**Task description**
Lines to return, exactly: from the line with "MINT-Zentren in und" to the line with "www.stuart4kids.de" in the entries below, both included.

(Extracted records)
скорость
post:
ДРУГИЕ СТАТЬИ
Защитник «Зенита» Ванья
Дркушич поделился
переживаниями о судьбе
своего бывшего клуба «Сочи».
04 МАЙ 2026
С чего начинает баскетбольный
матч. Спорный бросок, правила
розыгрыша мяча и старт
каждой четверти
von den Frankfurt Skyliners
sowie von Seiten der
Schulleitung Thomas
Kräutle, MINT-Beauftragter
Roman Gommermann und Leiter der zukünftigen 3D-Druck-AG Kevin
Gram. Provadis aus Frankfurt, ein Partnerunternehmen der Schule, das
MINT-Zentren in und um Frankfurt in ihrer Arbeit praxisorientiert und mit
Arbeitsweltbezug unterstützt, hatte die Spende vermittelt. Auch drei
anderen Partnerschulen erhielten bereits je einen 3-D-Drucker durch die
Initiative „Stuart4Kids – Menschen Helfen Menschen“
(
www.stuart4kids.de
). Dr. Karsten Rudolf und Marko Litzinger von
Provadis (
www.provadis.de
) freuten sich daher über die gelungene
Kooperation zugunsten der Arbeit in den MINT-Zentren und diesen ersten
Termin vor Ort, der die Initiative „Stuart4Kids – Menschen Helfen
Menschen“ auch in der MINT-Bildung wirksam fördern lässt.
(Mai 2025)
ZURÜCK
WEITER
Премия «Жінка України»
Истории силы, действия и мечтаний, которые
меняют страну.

...

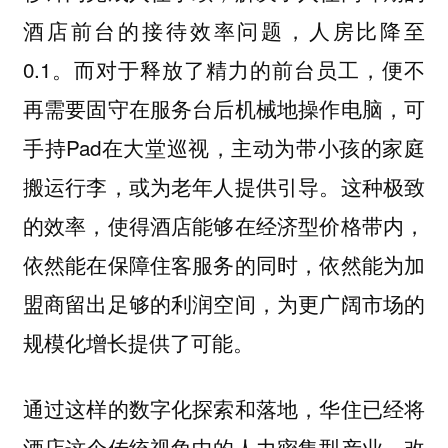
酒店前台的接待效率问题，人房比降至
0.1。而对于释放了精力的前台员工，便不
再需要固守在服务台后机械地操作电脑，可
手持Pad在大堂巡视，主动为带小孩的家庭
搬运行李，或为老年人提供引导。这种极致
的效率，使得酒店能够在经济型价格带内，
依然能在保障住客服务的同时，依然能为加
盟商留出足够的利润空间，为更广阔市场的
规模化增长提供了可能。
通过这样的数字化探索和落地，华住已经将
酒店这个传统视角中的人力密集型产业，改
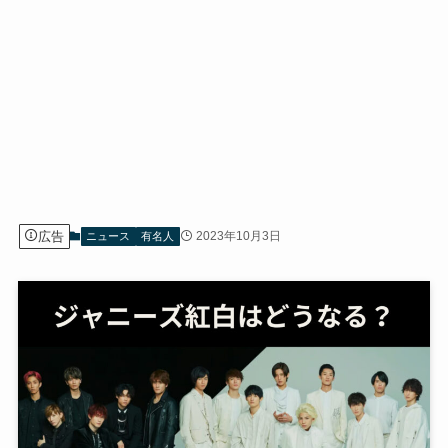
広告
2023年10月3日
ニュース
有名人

**Result for this task**
MINT-Zentren in und um Frankfurt in ihrer Arbeit praxisorientiert und mit
Arbeitsweltbezug unterstützt, hatte die Spende vermittelt. Auch drei
anderen Partnerschulen erhielten bereits je einen 3-D-Drucker durch die
Initiative „Stuart4Kids – Menschen Helfen Menschen“
(
www.stuart4kids.de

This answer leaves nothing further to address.